The recommendations of the code have been complied with so far, except for recommendations A.1 sentence 2, A.3, C.1 sentence 3 and 4, G.6, G.7 sentence 1, G.10 sentence 1 and 2 and G.11 of the code.
Due to the changes in the composition of the Board of Management resolved by the Supervisory Board of Leifheit AG on 29 July 2023 and the procedure for these changes, there are exceptions to further recommendations in addition to the exceptions declared so far.
Although the Board of Management and the Supervisory Board have already declared exceptions to recommendations G.6 and G.7 in their declaration of conformity of December 2022, they have only done so to a limited extent regarding Mr Keul's employment contract (G.6) and regarding the financial year 2022 (G.7).
Therefore, the Board of Management and the Supervisory Board of Leifheit AG declare pursuant to section 161 AktG:
The code recommends in G.6 that the variable remuneration of the members of the Board of Management resulting from the achievement of long-term oriented targets should exceed the share resulting from short-term oriented targets. Furthermore, the code recommends in G.7 that the Supervisory Board shall set performance criteria for the upcoming financial year for each Board of Management member for all variable remuneration components, also specifying the extent to which individual targets for each Board of Management member or targets for all Board of Management members together shall be decisive. Finally, the code recommends in G.9 that the Supervisory Board should determine the amount of the remuneration components to be granted after the end of the financial year depending on the achievement of the targets.

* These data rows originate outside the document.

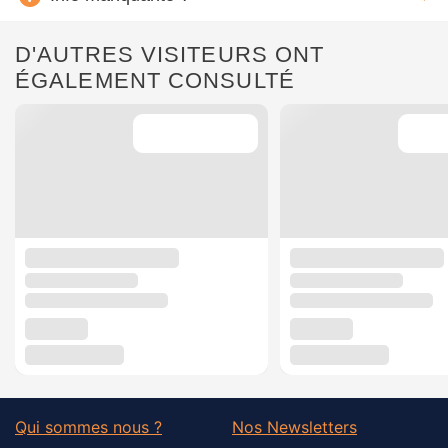
D'AUTRES VISITEURS ONT
ÉGALEMENT CONSULTÉ
Qui sommes nous ?
Nos Newsletters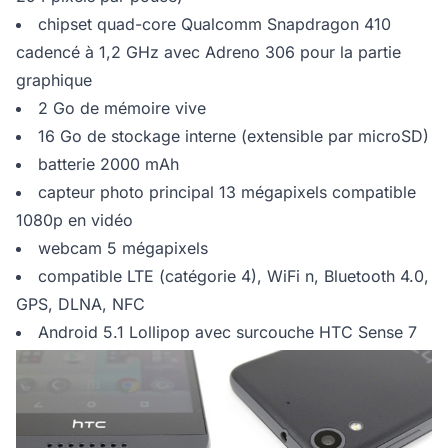
chipset quad-core Qualcomm Snapdragon 410
cadencé à 1,2 GHz avec Adreno 306 pour la partie
graphique
2 Go de mémoire vive
16 Go de stockage interne (extensible par microSD)
batterie 2000 mAh
capteur photo principal 13 mégapixels compatible
1080p en vidéo
webcam 5 mégapixels
compatible LTE (catégorie 4), WiFi n, Bluetooth 4.0,
GPS, DLNA, NFC
Android 5.1 Lollipop avec surcouche HTC Sense 7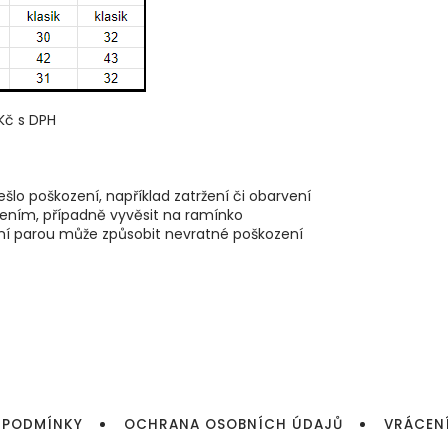
Kč s DPH
šlo poškození, například zatržení či obarvení
žením, případně vyvěsit na ramínko
hlení parou může způsobit nevratné poškození
 PODMÍNKY
OCHRANA OSOBNÍCH ÚDAJŮ
VRÁCEN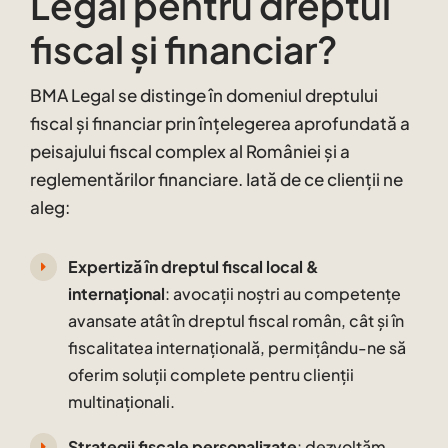
Legal pentru dreptul
fiscal și financiar?
BMA Legal se distinge în domeniul dreptului
fiscal și financiar prin înțelegerea aprofundată a
peisajului fiscal complex al României și a
reglementărilor financiare. Iată de ce clienții ne
aleg:
Expertiză în dreptul fiscal local &
internațional
: avocații noștri au competențe
avansate atât în dreptul fiscal român, cât și în
fiscalitatea internațională, permițându-ne să
oferim soluții complete pentru clienții
multinaționali.
Strategii fiscale personalizate
: dezvoltăm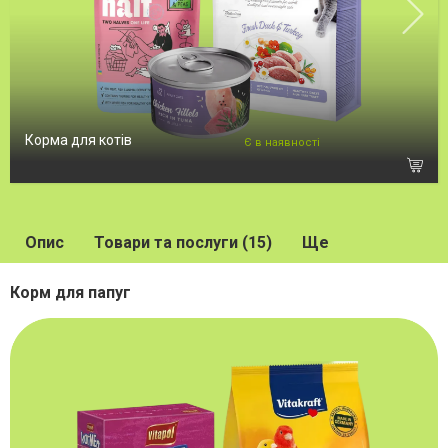
Корма для котів
Є в наявності
Опис
Товари та послуги (15)
Ще
Корм для папуг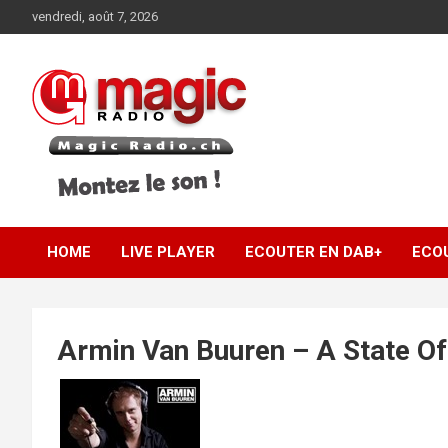
Aller
vendredi, août 7, 2026
au
contenu
Montez le son !
Magic Radio .ch |
HOME
LIVE PLAYER
ECOUTER EN DAB+
ECO
Magic Radio
Switzerland
Armin Van Buuren – A State Of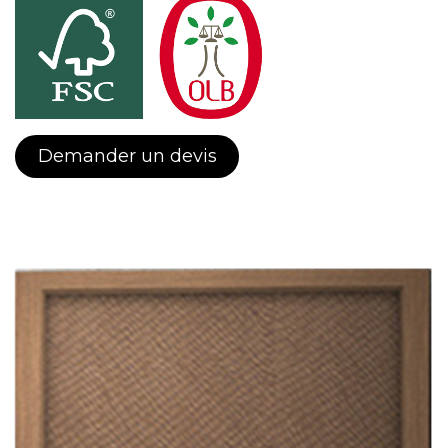
Demander un devis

The above recommendations were excepted when the interim Board of Management service agreement was concluded with Mr De Loecker on 29 July 2023. At the request of the Supervisory Board, Mr De Loecker agreed to take over as CEO for an interim period of a maximum of six months until a permanent candidate could be appointed to succeed the current CEO. In view of the shortness of the interim period, the Supervisory Board did not consider it would be appropriate to grant Mr De Loecker variable remuneration components as interim CEO, and Mr De Loecker has thankfully waived this.

The code recommends in G.12 that in the event of ending a contract with a member of the Board of Management, the payment of any outstanding variable remuneration components attributable to the period up to the end of the contract should be made according to the originally agreed targets and comparison parameters and according to the due dates or holding period specified in the contract.

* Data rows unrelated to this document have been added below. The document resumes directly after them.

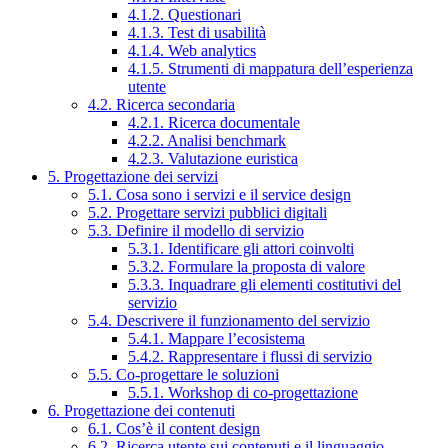
4.1.2. Questionari
4.1.3. Test di usabilità
4.1.4. Web analytics
4.1.5. Strumenti di mappatura dell’esperienza
utente
4.2. Ricerca secondaria
4.2.1. Ricerca documentale
4.2.2. Analisi benchmark
4.2.3. Valutazione euristica
5. Progettazione dei servizi
5.1. Cosa sono i servizi e il service design
5.2. Progettare servizi pubblici digitali
5.3. Definire il modello di servizio
5.3.1. Identificare gli attori coinvolti
5.3.2. Formulare la proposta di valore
5.3.3. Inquadrare gli elementi costitutivi del
servizio
5.4. Descrivere il funzionamento del servizio
5.4.1. Mappare l’ecosistema
5.4.2. Rappresentare i flussi di servizio
5.5. Co-progettare le soluzioni
5.5.1. Workshop di co-progettazione
6. Progettazione dei contenuti
6.1. Cos’è il content design
6.2. Ricerca utente sui contenuti e il linguaggio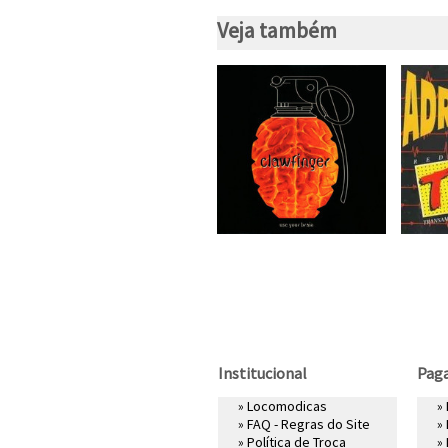
Veja também
Institucional
Pag
»
Locomodicas
»
»
FAQ - Regras do Site
»
»
Política de Troca
»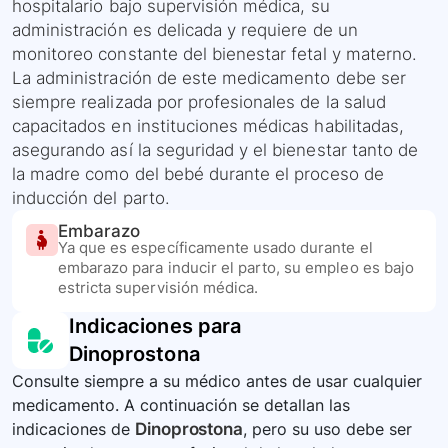
hospitalario bajo supervisión médica, su
administración es delicada y requiere de un
monitoreo constante del bienestar fetal y materno.
La administración de este medicamento debe ser
siempre realizada por profesionales de la salud
capacitados en instituciones médicas habilitadas,
asegurando así la seguridad y el bienestar tanto de
la madre como del bebé durante el proceso de
inducción del parto.
Embarazo
Ya que es específicamente usado durante el
embarazo para inducir el parto, su empleo es bajo
estricta supervisión médica.
Indicaciones para
Dinoprostona
Consulte siempre a su médico antes de usar cualquier
medicamento. A continuación se detallan las
indicaciones de
Dinoprostona
, pero su uso debe ser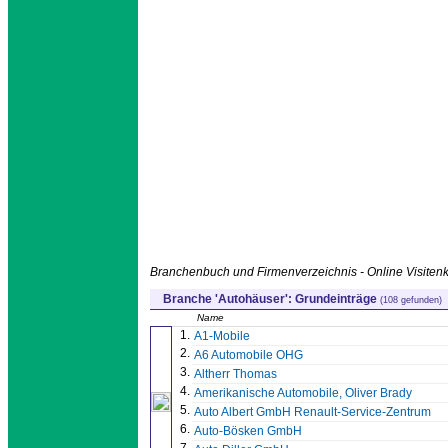
Branchenbuch und Firmenverzeichnis - Online Visitenk
Branche 'Autohäuser': Grundeinträge
(108 gefunden)
Name
1.
A1-Mobile
2.
A6 Automobile OHG
3.
Altherr Thomas
4.
Amerikanische Automobile, Oliver Brady
5.
Auto Albert GmbH Renault-Service-Zentrum
6.
Auto-Bösken GmbH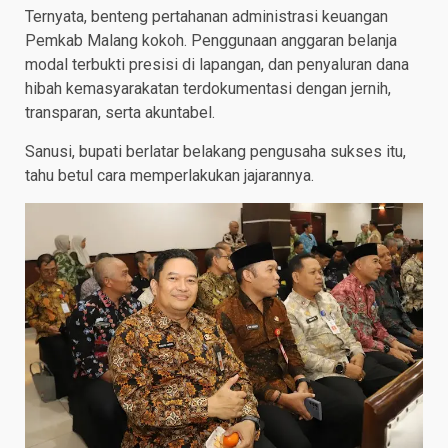
Ternyata, benteng pertahanan administrasi keuangan
Pemkab Malang kokoh. Penggunaan anggaran belanja
modal terbukti presisi di lapangan, dan penyaluran dana
hibah kemasyarakatan terdokumentasi dengan jernih,
transparan, serta akuntabel.
Sanusi, bupati berlatar belakang pengusaha sukses itu,
tahu betul cara memperlakukan jajarannya.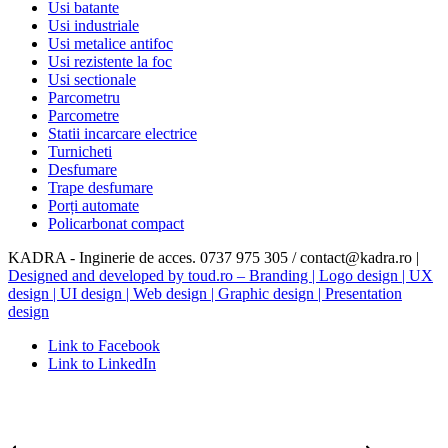
Usi batante
Usi industriale
Usi metalice antifoc
Usi rezistente la foc
Usi sectionale
Parcometru
Parcometre
Statii incarcare electrice
Turnicheti
Desfumare
Trape desfumare
Porți automate
Policarbonat compact
KADRA - Inginerie de acces. 0737 975 305 / contact@kadra.ro |
Designed and developed by toud.ro – Branding | Logo design | UX
design | UI design | Web design | Graphic design | Presentation
design
Link to Facebook
Link to LinkedIn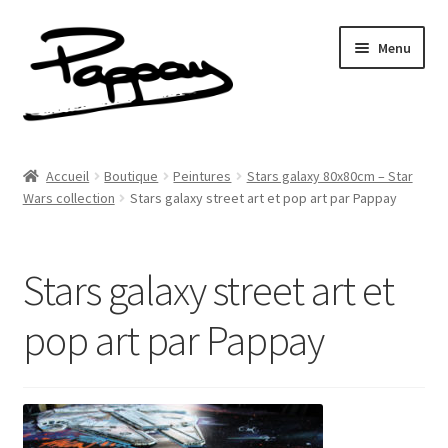
Aller
Aller
Menu
à
au
la
contenu
navigation
A propos
Accueil
Boutique
Peintures
Stars galaxy 80x80cm – Star
Ouvrir
Wars collection
Stars galaxy street art et pop art par Pappay
Réalisations
le
menu
Fresques
enfant
Stars galaxy street art et
Contact
pop art par Pappay
Newsletter
Shop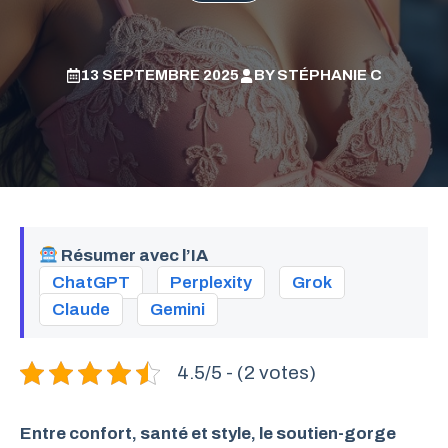
13 SEPTEMBRE 2025
BY
STÉPHANIE C
Résumer avec l’IA
ChatGPT
Perplexity
Grok
Claude
Gemini
4.5/5 - (2 votes)
Entre confort, santé et style, le soutien-gorge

This recommendation was excepted when the termination agreement was concluded with the previous CEO Henner Rinsche on 29 July 2023, as the variable remuneration components attributable to the period until the ending of the contract are to be paid to Mr Rinsche before the originally specified due date. The Supervisory Board considered it sensible to draw a line with the termination agreement and to conclude the remuneration issues conclusively and in a timely manner.
In other respects, the declaration of conformity of December 2022 and its update of June 2023 shall continue to apply.